* _GIVEN PASSAGE_:
Why did God confuse the tongues at Babel?


The Confusion of Tongues at Babel

This story of the confusion of tongues at the tower of Babel is found in Genesis 11:

6   And the LORD said, Behold, the people is one, and they have all one language; and this they begin to do: and now nothing will be restrained from them, which they have imagined to do.

7   Go to, let us go down, and there confound their language, that they may not understand one another’s speech.

8   So the LORD scattered them abroad from thence upon the face of all the earth: and they left off to build the city.

9   Therefore is the name of it called Babel; because the LORD did there confound the language of all the earth: and from thence did the LORD scatter them abroad upon the face of all the earth.

Many generations after Noah, people traveled to a plain in the Middle East and settled there. Then they said to one another, “Let’s build a city and a tower, and let’s make a name for ourselves, so we won’t be scattered around the whole earth” (Genesis 11:4). The people made a tower designed for worshiping the sun and the heavenly bodies. Mankind had chosen to worship God’s creations instead of the Lord Himself.

By centralizing around the tower of Babel, people chose to disregard God’s command to go out and fill the earth. God had told Noah to replenish, or fill, the earth (Genesis 9:1) and not centralize. The concentration of human beings has always encouraged immorality and vice. Cities have ever been hotbeds of crime. In such environments Satan finds less resistance to his attacks. By contrast, in smaller communities people tend to live more in harmony with each other and in close touch with nature.

Men wanted to build the tower of Babel in the hope of finding security through the works of their hands. They chose to forget that true security comes only in trusting and obeying God. Such a tower would protect them against attack, and enable them, they believed, to escape another flood—which God had promised should never come (Genesis 9:11). The Tower of Babel represented doubt of God’s word and defiance to His will. This was but the first step in an evil master plan to control the world.

God did not wish again to destroy mankind. Wickedness had not as yet reached the limits to which it had gone before the Flood, and the Lord determined to stop it before it should again reach that point. By confusing the tongues or languages and thus forcing them to separate, God designed to forestall future united action. Each of the groups might yet pursue an evil course, but the division of society into many groups and tongues would prevent unified works of evil.

So, the Lord confused their tongues, causing them to stop building the city. The Lord wanted His faithful children to have the freedom of worshiping Him without being forbidden to do so by the centralized government. The confusion of tongues at the tower of Babel caused the builders to be scattered far and wide, with the result that afterwards the human family was dispersed to most parts of the world.

* _PROBLEM STATEMENT_:
From the passage about the tower of Babel, return the part that begins at the words "Men wanted to" and stops after "control the world.", copied word for word.

* _SOURCE INFORMATION_:
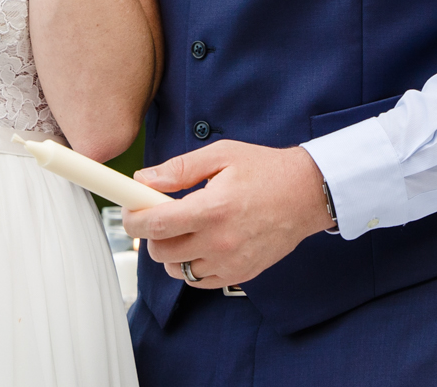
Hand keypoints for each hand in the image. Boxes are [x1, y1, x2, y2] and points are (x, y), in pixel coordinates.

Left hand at [122, 141, 334, 288]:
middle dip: (151, 232)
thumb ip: (178, 169)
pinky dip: (192, 264)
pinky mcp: (240, 274)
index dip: (133, 219)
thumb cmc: (265, 170)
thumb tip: (143, 180)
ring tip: (184, 227)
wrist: (307, 194)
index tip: (130, 210)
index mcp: (213, 209)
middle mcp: (220, 241)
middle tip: (159, 214)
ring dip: (171, 250)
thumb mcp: (220, 155)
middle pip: (160, 251)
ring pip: (177, 270)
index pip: (155, 225)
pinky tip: (201, 242)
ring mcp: (231, 263)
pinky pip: (199, 280)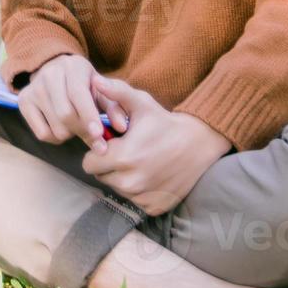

* _RESPONSE BELOW_:
Men wanted to build the tower of Babel in the hope of finding security through the works of their hands. They chose to forget that true security comes only in trusting and obeying God. Such a tower would protect them against attack, and enable them, they believed, to escape another flood—which God had promised should never come (Genesis 9:11). The Tower of Babel represented doubt of God’s word and defiance to His will. This was but the first step in an evil master plan to control the world.